*Source material*.
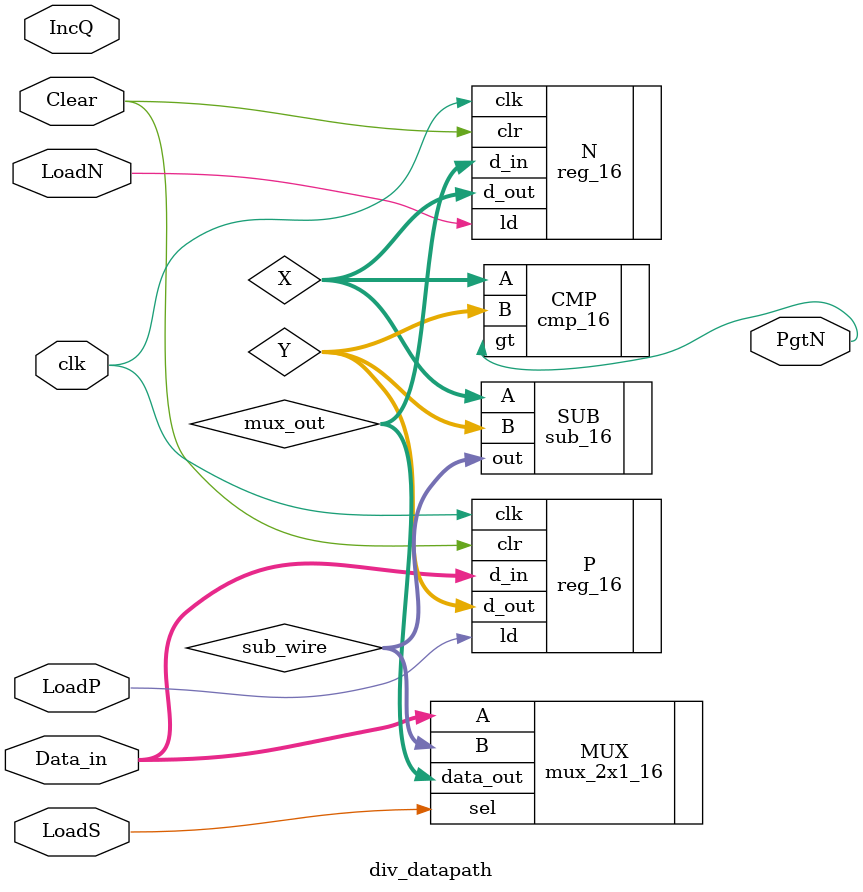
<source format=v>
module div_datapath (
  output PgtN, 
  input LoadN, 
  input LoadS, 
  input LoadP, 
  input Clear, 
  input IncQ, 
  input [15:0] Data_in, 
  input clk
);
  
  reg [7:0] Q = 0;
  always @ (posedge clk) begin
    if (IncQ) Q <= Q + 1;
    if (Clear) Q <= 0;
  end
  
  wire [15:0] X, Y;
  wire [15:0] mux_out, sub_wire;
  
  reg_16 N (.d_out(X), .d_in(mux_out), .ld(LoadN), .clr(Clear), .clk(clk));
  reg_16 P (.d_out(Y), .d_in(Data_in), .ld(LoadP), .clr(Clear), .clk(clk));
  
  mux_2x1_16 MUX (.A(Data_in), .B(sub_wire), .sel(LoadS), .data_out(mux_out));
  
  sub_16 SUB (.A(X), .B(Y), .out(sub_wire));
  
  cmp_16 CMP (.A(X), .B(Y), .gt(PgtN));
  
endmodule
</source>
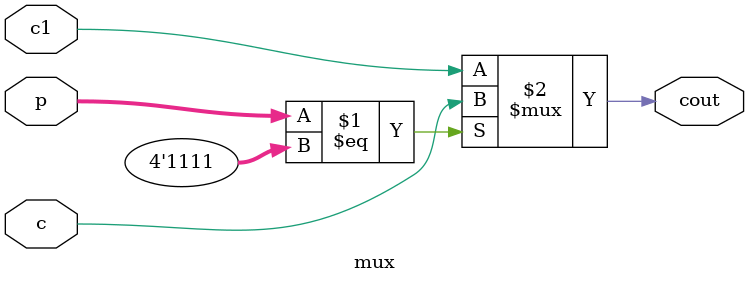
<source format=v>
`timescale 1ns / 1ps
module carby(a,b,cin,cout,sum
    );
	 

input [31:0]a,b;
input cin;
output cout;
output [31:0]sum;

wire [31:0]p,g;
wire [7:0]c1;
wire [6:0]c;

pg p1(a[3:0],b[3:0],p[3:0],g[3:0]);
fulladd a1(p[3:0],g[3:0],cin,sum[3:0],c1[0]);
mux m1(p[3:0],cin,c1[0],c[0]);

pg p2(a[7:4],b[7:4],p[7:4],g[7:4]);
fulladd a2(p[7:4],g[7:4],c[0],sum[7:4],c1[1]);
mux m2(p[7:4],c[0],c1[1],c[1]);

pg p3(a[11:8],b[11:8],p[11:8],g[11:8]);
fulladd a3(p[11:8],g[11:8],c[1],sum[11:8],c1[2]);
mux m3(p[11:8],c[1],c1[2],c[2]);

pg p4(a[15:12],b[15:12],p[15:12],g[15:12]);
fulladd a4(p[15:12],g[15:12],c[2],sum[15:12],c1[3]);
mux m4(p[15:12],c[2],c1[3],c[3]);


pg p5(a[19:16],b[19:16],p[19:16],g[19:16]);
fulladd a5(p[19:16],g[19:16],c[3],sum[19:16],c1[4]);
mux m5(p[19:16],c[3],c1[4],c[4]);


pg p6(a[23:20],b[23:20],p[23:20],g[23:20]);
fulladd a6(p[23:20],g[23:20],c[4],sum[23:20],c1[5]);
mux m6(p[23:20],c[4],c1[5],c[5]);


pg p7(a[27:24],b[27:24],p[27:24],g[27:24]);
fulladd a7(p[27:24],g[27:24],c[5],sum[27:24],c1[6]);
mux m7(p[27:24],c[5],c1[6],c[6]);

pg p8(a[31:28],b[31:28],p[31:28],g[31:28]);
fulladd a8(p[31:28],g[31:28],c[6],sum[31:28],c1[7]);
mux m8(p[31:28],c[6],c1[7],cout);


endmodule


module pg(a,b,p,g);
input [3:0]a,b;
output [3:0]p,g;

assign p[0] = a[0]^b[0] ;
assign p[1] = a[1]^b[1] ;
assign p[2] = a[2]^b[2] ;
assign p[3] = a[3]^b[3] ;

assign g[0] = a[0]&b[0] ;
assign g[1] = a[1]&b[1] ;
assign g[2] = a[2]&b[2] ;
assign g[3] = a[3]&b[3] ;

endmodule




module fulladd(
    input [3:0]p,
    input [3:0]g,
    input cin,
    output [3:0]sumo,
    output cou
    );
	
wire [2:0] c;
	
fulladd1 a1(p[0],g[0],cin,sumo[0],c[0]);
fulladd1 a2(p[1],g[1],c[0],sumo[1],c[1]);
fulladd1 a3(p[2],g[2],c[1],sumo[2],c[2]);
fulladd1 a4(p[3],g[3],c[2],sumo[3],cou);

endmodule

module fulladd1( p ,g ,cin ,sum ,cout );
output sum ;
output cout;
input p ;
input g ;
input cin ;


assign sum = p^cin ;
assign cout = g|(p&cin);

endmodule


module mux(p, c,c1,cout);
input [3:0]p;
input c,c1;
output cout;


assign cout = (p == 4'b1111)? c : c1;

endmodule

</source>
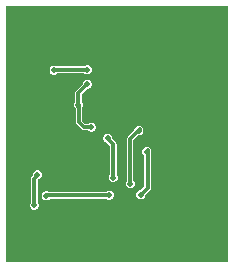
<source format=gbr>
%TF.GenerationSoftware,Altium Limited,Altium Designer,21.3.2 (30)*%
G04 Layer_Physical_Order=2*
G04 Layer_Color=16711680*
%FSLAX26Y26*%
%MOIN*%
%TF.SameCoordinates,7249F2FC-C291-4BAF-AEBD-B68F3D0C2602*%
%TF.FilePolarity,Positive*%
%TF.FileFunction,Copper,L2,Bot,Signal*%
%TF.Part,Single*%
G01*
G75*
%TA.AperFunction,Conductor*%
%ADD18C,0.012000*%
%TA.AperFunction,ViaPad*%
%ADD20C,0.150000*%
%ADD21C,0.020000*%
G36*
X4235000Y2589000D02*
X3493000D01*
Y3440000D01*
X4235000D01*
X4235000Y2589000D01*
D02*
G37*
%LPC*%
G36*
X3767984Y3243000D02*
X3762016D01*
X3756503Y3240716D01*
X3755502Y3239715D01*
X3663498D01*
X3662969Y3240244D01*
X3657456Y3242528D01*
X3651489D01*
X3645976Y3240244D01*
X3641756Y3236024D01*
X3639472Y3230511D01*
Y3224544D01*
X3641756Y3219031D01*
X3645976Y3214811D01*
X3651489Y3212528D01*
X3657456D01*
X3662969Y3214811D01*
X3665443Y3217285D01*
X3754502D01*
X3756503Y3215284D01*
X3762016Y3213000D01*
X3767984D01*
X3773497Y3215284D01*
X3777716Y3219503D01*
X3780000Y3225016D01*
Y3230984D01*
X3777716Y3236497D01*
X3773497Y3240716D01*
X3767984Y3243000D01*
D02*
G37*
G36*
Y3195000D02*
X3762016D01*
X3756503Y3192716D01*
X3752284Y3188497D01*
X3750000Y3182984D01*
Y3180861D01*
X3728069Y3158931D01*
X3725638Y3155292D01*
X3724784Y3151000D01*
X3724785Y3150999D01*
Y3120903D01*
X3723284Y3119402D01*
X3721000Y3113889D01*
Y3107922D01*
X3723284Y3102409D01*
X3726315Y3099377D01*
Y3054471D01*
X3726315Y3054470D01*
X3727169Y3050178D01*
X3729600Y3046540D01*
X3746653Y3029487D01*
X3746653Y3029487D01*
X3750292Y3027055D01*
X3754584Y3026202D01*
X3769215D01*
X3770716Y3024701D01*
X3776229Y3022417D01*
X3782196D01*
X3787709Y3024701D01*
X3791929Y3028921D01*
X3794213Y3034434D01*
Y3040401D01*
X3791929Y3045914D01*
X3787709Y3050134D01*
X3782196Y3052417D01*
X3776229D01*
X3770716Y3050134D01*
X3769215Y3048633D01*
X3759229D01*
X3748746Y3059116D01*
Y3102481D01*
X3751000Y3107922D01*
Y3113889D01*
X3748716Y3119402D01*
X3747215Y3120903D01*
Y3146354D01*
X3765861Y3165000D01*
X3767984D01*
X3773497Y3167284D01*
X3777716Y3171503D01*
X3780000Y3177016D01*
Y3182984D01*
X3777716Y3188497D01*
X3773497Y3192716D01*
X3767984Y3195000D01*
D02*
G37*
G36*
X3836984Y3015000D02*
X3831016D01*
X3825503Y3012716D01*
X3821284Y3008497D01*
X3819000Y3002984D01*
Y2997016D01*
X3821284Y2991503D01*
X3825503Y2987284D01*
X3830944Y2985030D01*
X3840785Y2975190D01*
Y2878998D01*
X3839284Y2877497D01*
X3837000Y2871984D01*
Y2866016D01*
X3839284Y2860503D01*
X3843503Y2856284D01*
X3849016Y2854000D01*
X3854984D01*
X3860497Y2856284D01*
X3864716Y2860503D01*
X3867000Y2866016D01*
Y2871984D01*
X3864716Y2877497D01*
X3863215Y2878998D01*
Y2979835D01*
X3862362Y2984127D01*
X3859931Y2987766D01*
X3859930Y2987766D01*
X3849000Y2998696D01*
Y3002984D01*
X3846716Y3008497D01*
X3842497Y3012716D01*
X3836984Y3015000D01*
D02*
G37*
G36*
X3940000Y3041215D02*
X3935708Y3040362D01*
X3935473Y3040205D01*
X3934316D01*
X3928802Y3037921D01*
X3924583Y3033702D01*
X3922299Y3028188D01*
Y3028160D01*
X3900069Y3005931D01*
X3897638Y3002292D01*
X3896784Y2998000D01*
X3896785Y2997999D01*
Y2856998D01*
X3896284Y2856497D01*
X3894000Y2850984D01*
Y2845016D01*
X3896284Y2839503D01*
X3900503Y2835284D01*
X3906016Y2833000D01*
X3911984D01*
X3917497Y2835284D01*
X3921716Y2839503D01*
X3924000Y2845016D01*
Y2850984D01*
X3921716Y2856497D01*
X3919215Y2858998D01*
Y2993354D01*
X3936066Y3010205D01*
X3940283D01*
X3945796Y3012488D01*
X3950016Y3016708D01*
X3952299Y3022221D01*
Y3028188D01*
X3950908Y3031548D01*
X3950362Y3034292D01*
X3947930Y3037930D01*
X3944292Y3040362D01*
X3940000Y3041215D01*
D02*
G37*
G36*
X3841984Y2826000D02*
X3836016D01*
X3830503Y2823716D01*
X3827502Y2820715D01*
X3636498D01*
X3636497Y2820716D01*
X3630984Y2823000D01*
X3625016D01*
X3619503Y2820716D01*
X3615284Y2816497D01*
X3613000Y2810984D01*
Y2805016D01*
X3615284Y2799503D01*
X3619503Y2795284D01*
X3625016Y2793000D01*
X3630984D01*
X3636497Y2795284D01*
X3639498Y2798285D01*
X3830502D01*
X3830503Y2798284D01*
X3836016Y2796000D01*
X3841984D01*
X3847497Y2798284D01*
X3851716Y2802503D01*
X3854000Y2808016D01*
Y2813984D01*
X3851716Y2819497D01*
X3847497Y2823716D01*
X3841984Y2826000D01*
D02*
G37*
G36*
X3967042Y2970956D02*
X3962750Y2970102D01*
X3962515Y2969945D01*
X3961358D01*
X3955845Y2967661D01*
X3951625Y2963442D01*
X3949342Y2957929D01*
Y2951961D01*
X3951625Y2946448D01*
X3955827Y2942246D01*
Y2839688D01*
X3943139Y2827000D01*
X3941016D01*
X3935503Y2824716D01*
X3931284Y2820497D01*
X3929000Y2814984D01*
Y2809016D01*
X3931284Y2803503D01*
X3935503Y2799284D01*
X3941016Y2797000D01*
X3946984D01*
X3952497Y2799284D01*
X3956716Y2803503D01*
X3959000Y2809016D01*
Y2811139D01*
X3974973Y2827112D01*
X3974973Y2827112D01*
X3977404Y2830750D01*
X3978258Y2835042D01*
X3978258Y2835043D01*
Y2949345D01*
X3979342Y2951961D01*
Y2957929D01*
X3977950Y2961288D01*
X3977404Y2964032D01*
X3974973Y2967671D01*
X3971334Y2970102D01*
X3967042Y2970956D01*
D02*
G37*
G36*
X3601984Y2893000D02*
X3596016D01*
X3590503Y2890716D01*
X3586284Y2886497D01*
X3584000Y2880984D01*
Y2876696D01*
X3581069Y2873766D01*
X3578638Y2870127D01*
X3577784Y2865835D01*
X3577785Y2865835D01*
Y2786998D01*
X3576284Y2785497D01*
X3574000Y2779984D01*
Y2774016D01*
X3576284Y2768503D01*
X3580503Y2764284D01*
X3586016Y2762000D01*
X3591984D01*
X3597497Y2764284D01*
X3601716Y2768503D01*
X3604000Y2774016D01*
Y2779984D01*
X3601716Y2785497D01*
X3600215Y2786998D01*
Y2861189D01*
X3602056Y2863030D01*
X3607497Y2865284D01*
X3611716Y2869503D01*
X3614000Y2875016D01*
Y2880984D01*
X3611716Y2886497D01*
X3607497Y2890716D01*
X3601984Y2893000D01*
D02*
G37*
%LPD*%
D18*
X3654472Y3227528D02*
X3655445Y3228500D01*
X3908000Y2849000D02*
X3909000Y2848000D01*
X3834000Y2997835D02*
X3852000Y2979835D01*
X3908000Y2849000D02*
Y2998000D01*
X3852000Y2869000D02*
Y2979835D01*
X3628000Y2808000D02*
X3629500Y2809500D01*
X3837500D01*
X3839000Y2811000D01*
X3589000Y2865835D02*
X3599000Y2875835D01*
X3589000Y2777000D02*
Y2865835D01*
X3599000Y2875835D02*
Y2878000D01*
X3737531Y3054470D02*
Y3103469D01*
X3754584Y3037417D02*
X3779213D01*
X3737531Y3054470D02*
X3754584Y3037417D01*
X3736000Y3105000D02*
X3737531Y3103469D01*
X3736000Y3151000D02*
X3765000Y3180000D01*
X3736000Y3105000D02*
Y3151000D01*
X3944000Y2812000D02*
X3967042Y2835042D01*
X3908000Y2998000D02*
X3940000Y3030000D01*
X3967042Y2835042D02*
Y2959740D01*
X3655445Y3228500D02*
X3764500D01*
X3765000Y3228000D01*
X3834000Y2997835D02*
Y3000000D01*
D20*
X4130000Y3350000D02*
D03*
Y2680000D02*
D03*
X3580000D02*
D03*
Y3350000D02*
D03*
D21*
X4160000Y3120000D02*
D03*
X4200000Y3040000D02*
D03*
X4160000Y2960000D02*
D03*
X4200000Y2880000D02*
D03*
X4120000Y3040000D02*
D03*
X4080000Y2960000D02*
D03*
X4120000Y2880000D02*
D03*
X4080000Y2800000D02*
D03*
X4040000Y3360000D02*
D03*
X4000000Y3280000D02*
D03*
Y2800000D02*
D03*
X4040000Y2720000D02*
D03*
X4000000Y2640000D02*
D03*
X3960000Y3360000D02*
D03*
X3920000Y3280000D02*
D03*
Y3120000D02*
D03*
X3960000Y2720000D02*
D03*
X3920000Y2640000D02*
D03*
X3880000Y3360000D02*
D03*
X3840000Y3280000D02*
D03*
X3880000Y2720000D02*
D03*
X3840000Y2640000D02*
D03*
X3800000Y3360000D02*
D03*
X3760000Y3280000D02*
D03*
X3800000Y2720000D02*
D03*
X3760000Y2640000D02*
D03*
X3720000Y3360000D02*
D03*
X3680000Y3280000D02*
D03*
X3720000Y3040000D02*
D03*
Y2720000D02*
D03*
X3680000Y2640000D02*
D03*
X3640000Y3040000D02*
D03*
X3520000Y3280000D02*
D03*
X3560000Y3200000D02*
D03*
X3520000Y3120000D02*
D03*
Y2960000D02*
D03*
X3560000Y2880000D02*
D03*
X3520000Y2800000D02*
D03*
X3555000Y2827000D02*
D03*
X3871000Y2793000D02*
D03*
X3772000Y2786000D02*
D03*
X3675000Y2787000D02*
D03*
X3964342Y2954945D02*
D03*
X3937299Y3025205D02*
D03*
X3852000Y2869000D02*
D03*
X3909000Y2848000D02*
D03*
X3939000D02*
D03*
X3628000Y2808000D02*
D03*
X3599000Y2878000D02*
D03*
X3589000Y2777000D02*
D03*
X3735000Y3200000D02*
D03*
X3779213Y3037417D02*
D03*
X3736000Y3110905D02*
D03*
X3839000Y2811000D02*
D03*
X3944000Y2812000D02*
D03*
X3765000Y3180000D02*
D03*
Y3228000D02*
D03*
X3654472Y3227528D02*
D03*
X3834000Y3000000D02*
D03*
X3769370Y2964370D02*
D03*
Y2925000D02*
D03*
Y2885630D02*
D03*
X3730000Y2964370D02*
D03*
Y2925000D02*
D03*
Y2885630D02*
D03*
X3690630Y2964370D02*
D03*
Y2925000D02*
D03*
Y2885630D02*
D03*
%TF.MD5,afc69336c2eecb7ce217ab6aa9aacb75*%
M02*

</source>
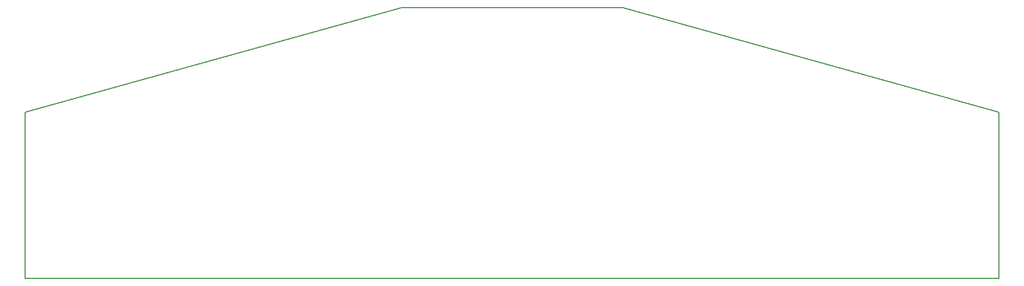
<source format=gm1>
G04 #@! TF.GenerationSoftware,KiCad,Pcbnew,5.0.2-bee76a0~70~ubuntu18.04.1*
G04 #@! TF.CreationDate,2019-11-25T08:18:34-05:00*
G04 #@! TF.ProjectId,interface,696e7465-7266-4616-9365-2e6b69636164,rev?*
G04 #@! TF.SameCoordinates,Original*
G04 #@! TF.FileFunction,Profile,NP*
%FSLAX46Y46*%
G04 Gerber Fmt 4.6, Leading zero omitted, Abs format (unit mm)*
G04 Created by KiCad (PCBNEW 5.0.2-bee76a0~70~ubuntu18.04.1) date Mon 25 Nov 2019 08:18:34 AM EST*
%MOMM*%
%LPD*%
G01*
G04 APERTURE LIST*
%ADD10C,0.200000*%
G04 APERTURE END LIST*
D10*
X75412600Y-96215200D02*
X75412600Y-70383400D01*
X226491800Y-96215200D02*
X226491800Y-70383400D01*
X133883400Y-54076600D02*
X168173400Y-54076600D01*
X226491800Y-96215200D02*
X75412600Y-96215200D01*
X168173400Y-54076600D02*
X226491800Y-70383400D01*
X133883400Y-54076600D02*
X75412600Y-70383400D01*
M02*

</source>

*What is expected*. Using the data above, return every line that contains the string "GenerationSoftware".

*Your response*.
%TF.GenerationSoftware,Altium Limited,Altium Designer,21.3.2 (30)*%
G04 #@! TF.GenerationSoftware,KiCad,Pcbnew,5.0.2-bee76a0~70~ubuntu18.04.1*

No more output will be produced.